LONDON, UK: Rapidly falling prices in 1H’11 have been unable to stimulate the faltering European PV market, according to the latest Solarbuzz European PV Markets Report. Signs of a strengthening market in June 2011 were hit by cancellation of the anticipated mid-year incentive tariff reductions in Germany.
“For the past decade, Europe has played a dominant role in creating the demand growth that has fueled global manufacturing capacity expansion,” noted Alan Turner, VP of European Market Research for Solarbuzz. “This was underpinned by aggressive, uncapped feed-in tariff (FIT) programs that are now being scaled back to reduce costs. Policy adjustments are becoming more frequent, creating uncertainty for investors in PV systems.”
The downturn in European major markets in 1H’11 left module shipments from manufacturers running well ahead of end-market demand. The resulting increase in downstream inventories quickly spread to the upstream, causing production plans to be reined in. Desperate to stimulate growth, crystalline silicon module price offers from manufacturers have reached new lows of €0.75-1.00/W.
PV incentive tariff policy changes shape market growth
Market growth of 169 percent across Europe in 2010 was led by three countries: Germany, Italy and the Czech Republic. Each country delivered gigawatt-scale markets and, combined, represented 89 percent of European demand. Italy’s market share is forecast to rise from 32 percent in 2010 to 39 percent in 2015 to become the largest market in Europe, while the combined share of the two largest markets, Italy and Germany, is forecast to fall to 71 percent in 2015 from 80 percent in 2010.
Growth of the Italian market in 2010 came despite installed system prices up to 33% higher than in Germany, depending on system size. Even with high prices, solar PV project investment returns (IRRs) up to 20 percent could still be realized, a clear indicator both of the generous level of incentive tariff rates and the headroom for future tariff reductions.
France, Spain, Belgium and Greece constituted a strong second-tier of markets in the 100-1000 MW size range in 2010. Here, forecast project Internal Rate of Returns (IRRs) will generally meet or exceed customer expectations in most major market segments in 2011. However, by 2012, only in Greece will this be the case for large ground-mounted installations. Smaller markets offering growth potential include Slovakia, Bulgaria, Ukraine and the UK.
Based on an assessment of countries over the next 18 months, incentive tariffs for residential systems are set to fall by at least an average 17 percent, with commercial roof-mounted systems of 100 kW falling by 23 percent and ground-mounted 1 MW installations falling by 34 percent. Residential tariffs in Greece and the UK show the least reduction among the major markets in Europe through 2012, according to current policy plans, while tariffs for large ground-mounted systems fall to the lowest levels in Belgium, Spain and France.

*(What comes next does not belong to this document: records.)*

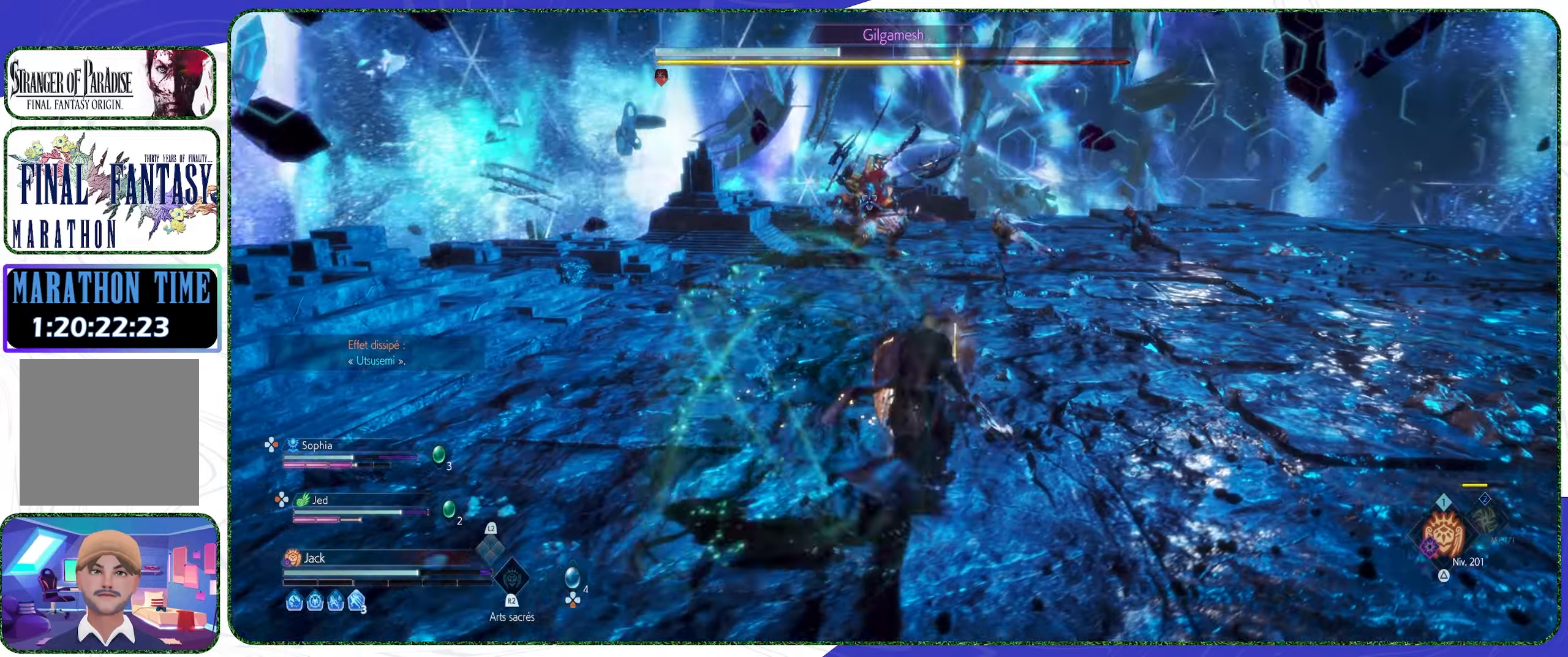
{"buttons": [], "left_stick": "up", "right_stick": "center", "events": []}
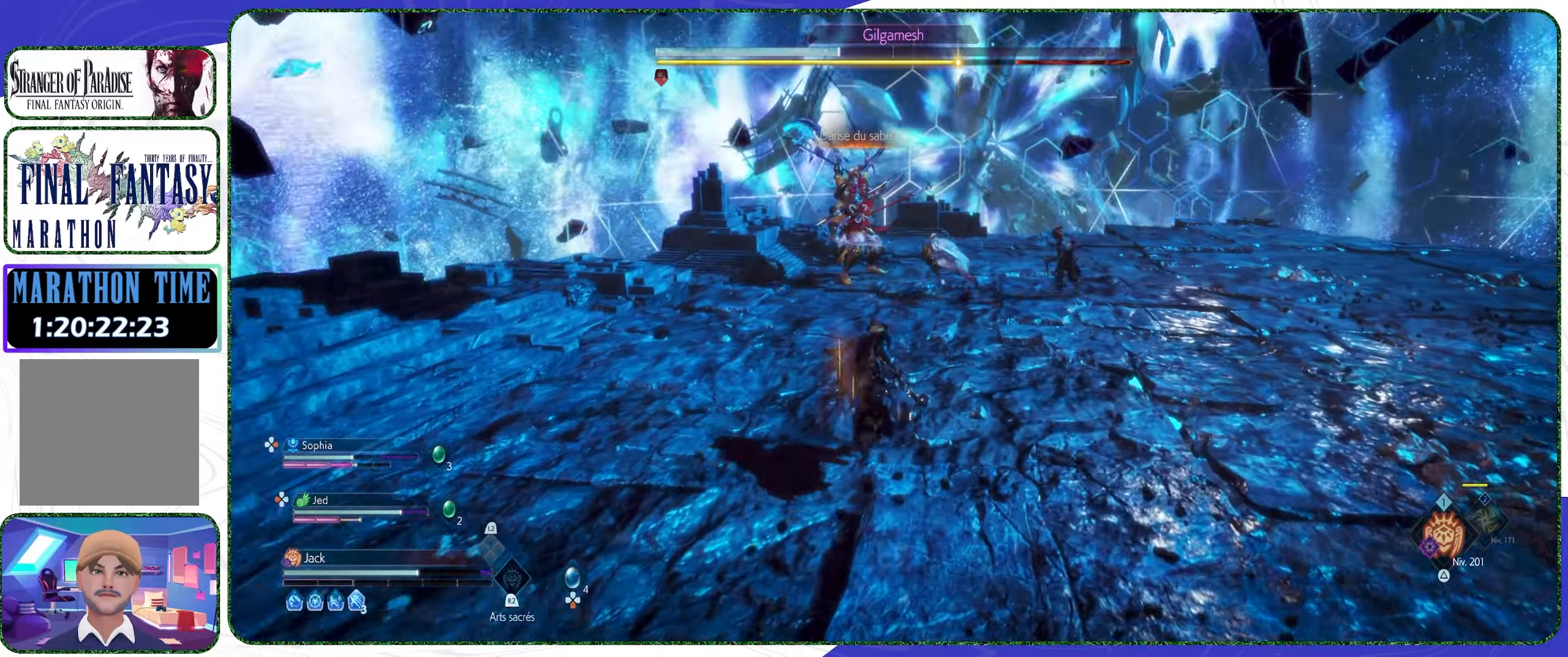
{"buttons": [], "left_stick": "up", "right_stick": "center", "events": []}
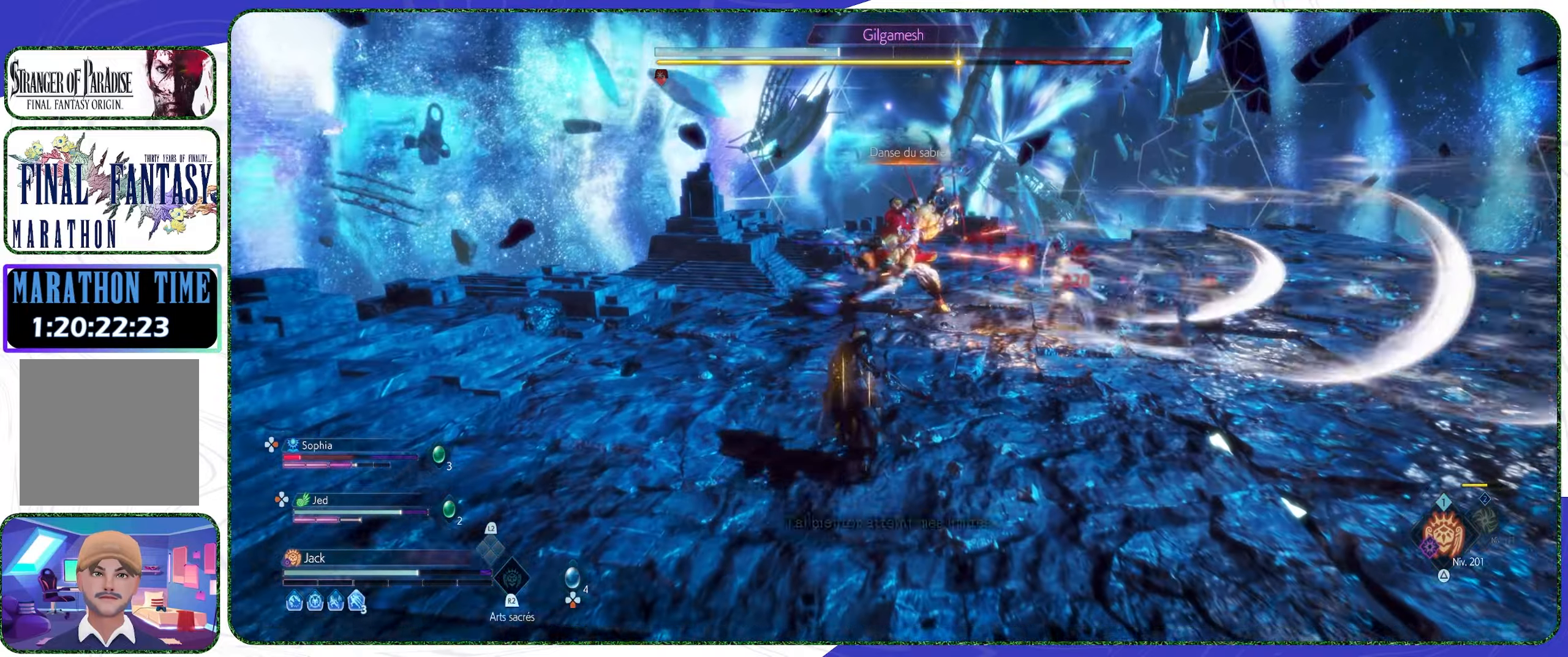
{"buttons": [], "left_stick": "up", "right_stick": "center", "events": [[66, "CROSS", "down"], [200, "CROSS", "up"]]}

Over the next five years, customer segmentation changes across Europe will see the residential segment double its share. In addition, investor groups’ share will fall by almost half, while commercial (including agricultural) customers remain the dominant market segment.Source: Solarbuzz, 2011 European PV Markets.
By June 2011, average distributor prices for crystalline silicon modules from Chinese producers had fallen to an average €1.28/W. This is 20 percent down from the average distributor prices of €1.60/W at the end of 2010, following relatively stable pricing through 2010 with a slight upturn during the second half of the year. By contrast, their European and Japanese counterparts saw prices start to decline in July 2010 and have continued ever since, reducing their price premiums of 20-25 percent for most of Q1’10 to 10-15 percent for most of Q1’11.
Module sales in 2010 were split 38 percent from manufacturers/brokers to installers, 37 percent via the wholesaler channel and 25 percent direct.
Downstream PV companies prepare for lower market growth expectations
Tightening of PV incentive policies across Europe is creating an extremely challenging time for downstream companies. Many are now facing over-valued inventories, weaker sales and potential cash flow problems. Sales channel positioning, geographical diversification and acquisition activity feature strongly in the current re-assessment of business models, but so too does differentiation by the larger wholesalers through a relentless pursuit of higher module quality.
Longer term, major regulatory challenges lie ahead before grid parity can stimulate self-sustaining markets, despite fast reducing solar electricity costs. Over the short term, German utilities are concerned that PV generation capacity is creating unacceptable risks for its overall grid stability. As a result, utilities are placing intense focus on electricity storage and smart-metering technology, which will add costs, complexity and cause delay to PV deployment.
Turner added: “The uncertainty over the path of European incentives, industry pricing and regulatory constraints will ensure that this region is now entering a very challenging period. Business models that worked based on a limited number of high growth European markets together with high prices will be sorely tested as this region changes to a more fragmented market structure with considerably tighter downstream margins.”